The film was shown in only select theaters and was not released on VHS until 1995. It received poor reviews upon its premiere but has received favorable reviews more recently.
Employees and customers spend time at a small gas station-diner in a fictional town next to a nuclear power plant unaware it is the last day on Earth. Young Otto () has received ownership of the failing business by the Will of his recently deceased father. His employee, Lionel Switch (Neil Young), is the garage's goofy and bumbling auto mechanic who dreams of being a rock star. "I can do it!" Lionel often exclaims. After some modest character development and a collage-like dream sequence there is a tongue-in-cheek choreographed musical finale while nuclear war begins.
At the destroyed gas station-diner post nuclear holocaust Booji Boy (Mark Mothersbaugh) is a lone survivor, but after his cynical prose the opening credits are a return to present time prior to apocalypse. [Some edits of the film place this scene at the end, including the most recent Director's Cut.]

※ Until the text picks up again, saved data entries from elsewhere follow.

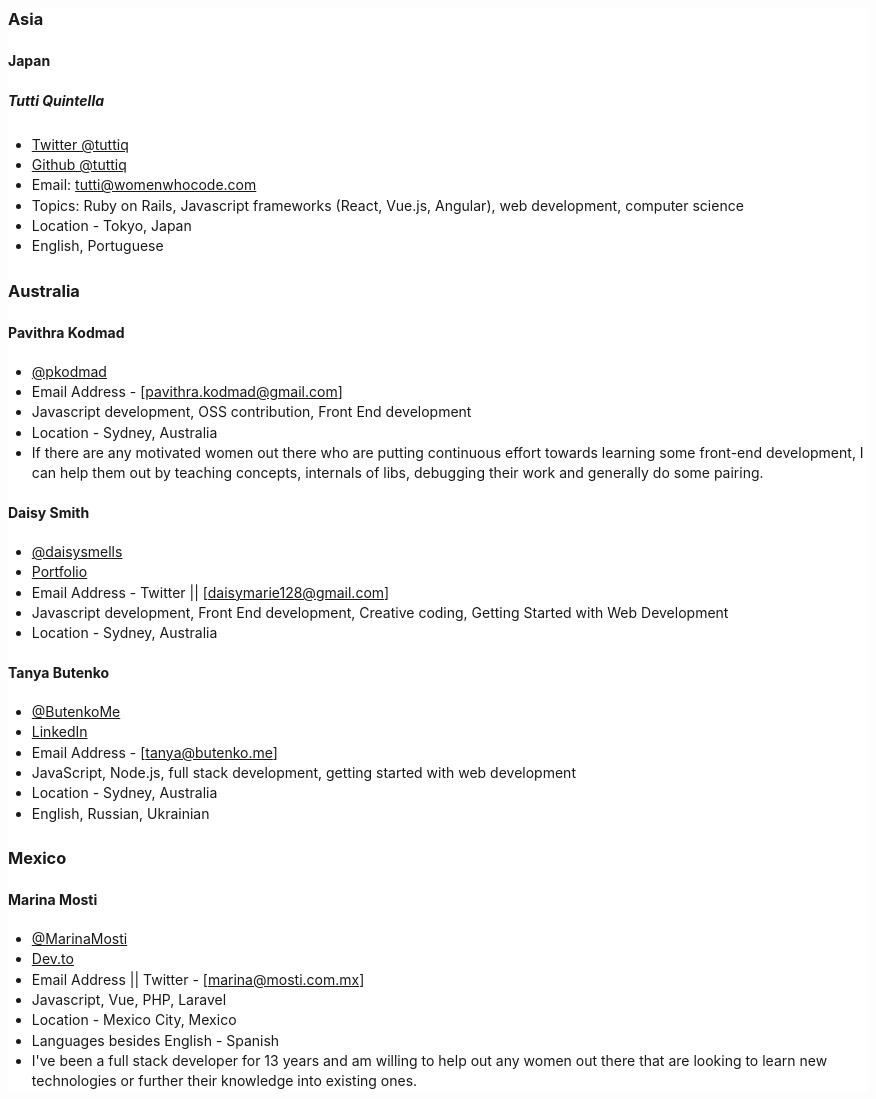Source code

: ### Asia

#### Japan

##### Tutti Quintella
- [Twitter @tuttiq](http://twitter.com/tuttiq)
- [Github @tuttiq](http://github.com/tuttiq)
- Email: tutti@womenwhocode.com
- Topics: Ruby on Rails, Javascript frameworks (React, Vue.js, Angular), web development, computer science
- Location - Tokyo, Japan
- English, Portuguese

### Australia

#### Pavithra Kodmad

- [@pkodmad](http://twitter.com/PKodmad)
- Email Address - [pavithra.kodmad@gmail.com]
- Javascript development, OSS contribution, Front End development
- Location - Sydney, Australia
- If there are any motivated women out there who are putting continuous effort towards learning some front-end development, I can help them out by teaching concepts, internals of libs, debugging their work and generally do some pairing.

#### Daisy Smith

- [@daisysmells](http://twitter.com/daisysmells)
- [Portfolio](http://daisymarie128.github.io)
- Email Address - Twitter || [daisymarie128@gmail.com]
- Javascript development, Front End development, Creative coding, Getting Started with Web Development
- Location - Sydney, Australia

#### Tanya Butenko
- [@ButenkoMe](https://twitter.com/ButenkoMe)
- [LinkedIn](https://www.linkedin.com/in/tanya-butenko-019a6a98/)
- Email Address - [tanya@butenko.me]
- JavaScript, Node.js, full stack development, getting started with web development
- Location - Sydney, Australia
- English, Russian, Ukrainian

### Mexico

#### Marina Mosti

- [@MarinaMosti](https://twitter.com/MarinaMosti)
- [Dev.to](https://dev.to/marinamosti)
- Email Address || Twitter - [marina@mosti.com.mx]
- Javascript, Vue, PHP, Laravel
- Location - Mexico City, Mexico
- Languages besides English - Spanish
- I've been a full stack developer for 13 years and am willing to help out any women out there that are looking to learn new technologies or further their knowledge into existing ones.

At the nuclear power plant nuclear garbage persons (members of Devo) reveal that radioactive waste is routinely mishandled and dumped at the nearby town of Linear Valley. They sing a remake of "Worried Man Blues" while loading waste barrels on an old truck. Meanwhile, Lionel and his buddy Fred Kelly (Russ Tamblyn) ride bicycles to work. Fred states that Old Otto's recent death was by radiation poisoning. They remain unaware of the implications as Lionel laments it should have been himself that died because he has worked on "almost every radiator in every car in town."